Prior/concomitant therapy

• Any previous treatment with PARP inhibitor, including Olaparib.
• Has prior systemic chemotherapy, targeted small molecule therapy or radiotherapy (except for palliative reasons) within 3 weeks prior to study treatment.
• Has received prior therapy with an anti-monoclonal antibody within 4 weeks or who has not recovered (i.e. <= G1 or at baseline) from adverse events due to agents administered more than 4 weeks earlier.
• 15. Bone as only site of metastatic disease from pancreatic cancer (bone only disease)
• 16. Major surgery within 2 weeks of starting study treatment and patients must have recovered from any effects of any major surgery.
• 17. Is currently receiving known strong CYP3A inhibitors (eg. itraconazole, telithromycin, clarithromycin, protease inhibitors boosted with ritonavir or cobicistat, indinavir, saquinavir, nelfinavir, boceprevir, telaprevir) or moderate CYP3A inhibitors (eg. ciprofloxacin, erythromycin, diltiazem, fluconazole, verapamil). The required washout period prior to starting olaparib is 2 weeks.
• 18. Is currently receiving known strong (eg. phenobarbital, enzalutamide, phenytoin, rifampicin, rifabutin, rifapentine, carbamazepine, nevirapine and St John's Wort) or moderate CYP3A inducers (eg. bosentan, efavirenz, modafinil). The required washout period prior to starting olaparib is 5 weeks for enzalutamide or phenobarbital and 3 weeks for other agents.
• 19. Has received previous allogenic bone marrow transplant or double umbilical cord blood transplantation (dUCBT).
• 20. Has received a whole blood transfusions in the last 120 days prior to entry to the study.
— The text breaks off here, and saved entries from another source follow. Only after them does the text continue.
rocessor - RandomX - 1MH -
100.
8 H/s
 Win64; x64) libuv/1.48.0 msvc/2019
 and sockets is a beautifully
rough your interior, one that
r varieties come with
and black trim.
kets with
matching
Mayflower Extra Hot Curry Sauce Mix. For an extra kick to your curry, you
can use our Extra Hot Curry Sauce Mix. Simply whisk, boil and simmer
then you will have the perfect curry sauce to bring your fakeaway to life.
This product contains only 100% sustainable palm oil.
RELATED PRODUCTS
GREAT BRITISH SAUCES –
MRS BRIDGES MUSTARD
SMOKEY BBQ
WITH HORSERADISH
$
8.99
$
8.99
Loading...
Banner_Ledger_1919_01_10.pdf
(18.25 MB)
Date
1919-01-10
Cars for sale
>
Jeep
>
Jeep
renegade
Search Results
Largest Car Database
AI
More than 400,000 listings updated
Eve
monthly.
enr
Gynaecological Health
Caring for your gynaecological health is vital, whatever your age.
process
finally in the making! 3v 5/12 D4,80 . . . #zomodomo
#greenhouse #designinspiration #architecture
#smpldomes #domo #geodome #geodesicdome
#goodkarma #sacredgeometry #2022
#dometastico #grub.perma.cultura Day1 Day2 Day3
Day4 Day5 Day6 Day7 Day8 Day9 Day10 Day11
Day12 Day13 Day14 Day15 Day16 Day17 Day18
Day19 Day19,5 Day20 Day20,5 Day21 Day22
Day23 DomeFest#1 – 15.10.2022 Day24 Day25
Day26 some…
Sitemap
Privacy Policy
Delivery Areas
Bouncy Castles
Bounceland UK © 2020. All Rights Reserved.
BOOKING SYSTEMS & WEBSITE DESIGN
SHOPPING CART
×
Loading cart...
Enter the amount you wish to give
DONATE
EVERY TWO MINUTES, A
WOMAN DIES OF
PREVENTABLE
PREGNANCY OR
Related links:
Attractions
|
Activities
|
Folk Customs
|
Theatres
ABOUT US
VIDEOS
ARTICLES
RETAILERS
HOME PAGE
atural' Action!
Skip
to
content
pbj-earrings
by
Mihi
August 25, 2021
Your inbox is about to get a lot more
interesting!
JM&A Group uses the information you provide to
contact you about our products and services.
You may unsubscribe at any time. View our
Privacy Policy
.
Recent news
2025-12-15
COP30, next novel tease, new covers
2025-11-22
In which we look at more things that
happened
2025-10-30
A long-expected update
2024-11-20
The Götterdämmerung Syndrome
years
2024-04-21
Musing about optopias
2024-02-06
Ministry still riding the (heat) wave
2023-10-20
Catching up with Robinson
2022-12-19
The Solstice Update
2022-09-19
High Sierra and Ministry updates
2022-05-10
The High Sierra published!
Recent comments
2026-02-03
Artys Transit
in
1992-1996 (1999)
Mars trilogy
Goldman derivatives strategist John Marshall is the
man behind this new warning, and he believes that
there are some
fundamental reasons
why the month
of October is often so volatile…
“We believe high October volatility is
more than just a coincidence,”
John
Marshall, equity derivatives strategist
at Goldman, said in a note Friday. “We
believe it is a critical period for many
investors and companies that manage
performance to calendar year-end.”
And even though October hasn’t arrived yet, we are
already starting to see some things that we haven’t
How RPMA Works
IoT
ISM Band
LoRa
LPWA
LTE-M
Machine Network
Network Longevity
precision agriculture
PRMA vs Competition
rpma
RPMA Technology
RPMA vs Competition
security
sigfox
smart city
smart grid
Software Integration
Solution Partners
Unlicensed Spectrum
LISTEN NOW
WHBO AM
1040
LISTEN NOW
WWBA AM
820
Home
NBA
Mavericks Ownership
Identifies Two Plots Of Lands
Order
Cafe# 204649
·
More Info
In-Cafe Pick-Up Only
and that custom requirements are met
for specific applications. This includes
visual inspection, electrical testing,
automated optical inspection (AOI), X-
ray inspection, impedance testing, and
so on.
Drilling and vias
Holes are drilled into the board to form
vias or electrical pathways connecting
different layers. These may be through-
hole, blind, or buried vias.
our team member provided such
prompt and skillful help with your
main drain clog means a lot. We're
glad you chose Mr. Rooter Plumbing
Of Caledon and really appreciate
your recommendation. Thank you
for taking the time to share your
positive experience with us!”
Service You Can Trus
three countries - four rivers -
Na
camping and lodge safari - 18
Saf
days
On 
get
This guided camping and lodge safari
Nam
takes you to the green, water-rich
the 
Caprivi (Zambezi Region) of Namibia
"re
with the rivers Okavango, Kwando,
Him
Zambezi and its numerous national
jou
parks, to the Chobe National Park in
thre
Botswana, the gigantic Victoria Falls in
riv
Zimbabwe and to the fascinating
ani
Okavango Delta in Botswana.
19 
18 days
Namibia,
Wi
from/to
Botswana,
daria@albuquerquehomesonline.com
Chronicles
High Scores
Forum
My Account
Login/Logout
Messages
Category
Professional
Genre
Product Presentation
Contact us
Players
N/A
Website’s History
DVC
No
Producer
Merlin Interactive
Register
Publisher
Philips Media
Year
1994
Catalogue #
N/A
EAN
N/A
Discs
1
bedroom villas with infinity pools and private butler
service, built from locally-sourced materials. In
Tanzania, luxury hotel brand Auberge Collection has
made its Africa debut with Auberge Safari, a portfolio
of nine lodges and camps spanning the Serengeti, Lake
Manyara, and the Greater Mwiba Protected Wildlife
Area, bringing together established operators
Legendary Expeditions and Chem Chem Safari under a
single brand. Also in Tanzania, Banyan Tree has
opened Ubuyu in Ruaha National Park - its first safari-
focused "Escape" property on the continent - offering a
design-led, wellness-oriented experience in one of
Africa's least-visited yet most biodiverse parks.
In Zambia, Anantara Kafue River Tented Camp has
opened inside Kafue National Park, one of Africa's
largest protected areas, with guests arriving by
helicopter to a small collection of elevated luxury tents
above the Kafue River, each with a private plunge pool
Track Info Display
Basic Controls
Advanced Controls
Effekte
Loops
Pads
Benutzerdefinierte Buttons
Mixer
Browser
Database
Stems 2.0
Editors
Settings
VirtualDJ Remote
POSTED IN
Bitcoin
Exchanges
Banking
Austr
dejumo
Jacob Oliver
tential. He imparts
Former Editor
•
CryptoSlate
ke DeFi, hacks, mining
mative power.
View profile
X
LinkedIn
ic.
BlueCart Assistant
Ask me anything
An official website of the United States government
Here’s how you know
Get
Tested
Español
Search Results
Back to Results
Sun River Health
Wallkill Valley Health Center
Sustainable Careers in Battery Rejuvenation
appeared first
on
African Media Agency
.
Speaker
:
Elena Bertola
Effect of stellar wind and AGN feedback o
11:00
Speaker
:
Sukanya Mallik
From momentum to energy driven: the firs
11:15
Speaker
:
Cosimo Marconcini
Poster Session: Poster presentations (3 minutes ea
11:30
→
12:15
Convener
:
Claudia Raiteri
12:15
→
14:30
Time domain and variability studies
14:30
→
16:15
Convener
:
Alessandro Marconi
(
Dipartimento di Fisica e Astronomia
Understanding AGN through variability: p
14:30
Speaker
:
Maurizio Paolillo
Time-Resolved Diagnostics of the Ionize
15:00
Packed red blood cells and platelet transfusions are acceptable, if not performed within 28 days of the first dose of study intervention.

Prior/concurrent clinical study experience

• 21. Patients that is currently participating or has participated in another clinical study with an investigational product administered in the last 4 weeks
• 22. Patients with a known hypersensitivity to olaparib or any of the excipients of the product.

Diagnostic assessments

• 23. Has resting ECG indicating uncontrolled, potentially reversible cardiac conditions, as judged by the investigator (eg., unstable ischemia, uncontrolled symptomatic arrhythmia, congestive heart failure, QTcF prolongation >500 ms, electrolyte disturbances, etc.), or patients with congenital long QT syndrome.
• 24. Has a history or current evidence of any condition, therapy or laboratory abnormality that might confound the results of the trial, interfere with the subject's participation for the full duration of the trial, or is not in the best interest of the subject to participate, in the opinion of the treating investigator.

Other exclusions

• Has a benign variant of PALB2 gene or variant of uncertain (or unknown) significance (VUS)
• Has a histology other than pancreatic adenocarcinoma (for example, neuroendocrine, adenosquamous etc.)
• Involvement in the planning and/or conduct of the study
• Judgment by the investigator that the patient should not participate in the study if the patient is unlikely to comply with study procedures, restrictions and requirements.
• Is pregnant or breastfeeding,or expecting to conceive or father children within the projected duration of the trial, starting with the pre-screening or screening visit through 30-90 days after the last dose of trial treatment.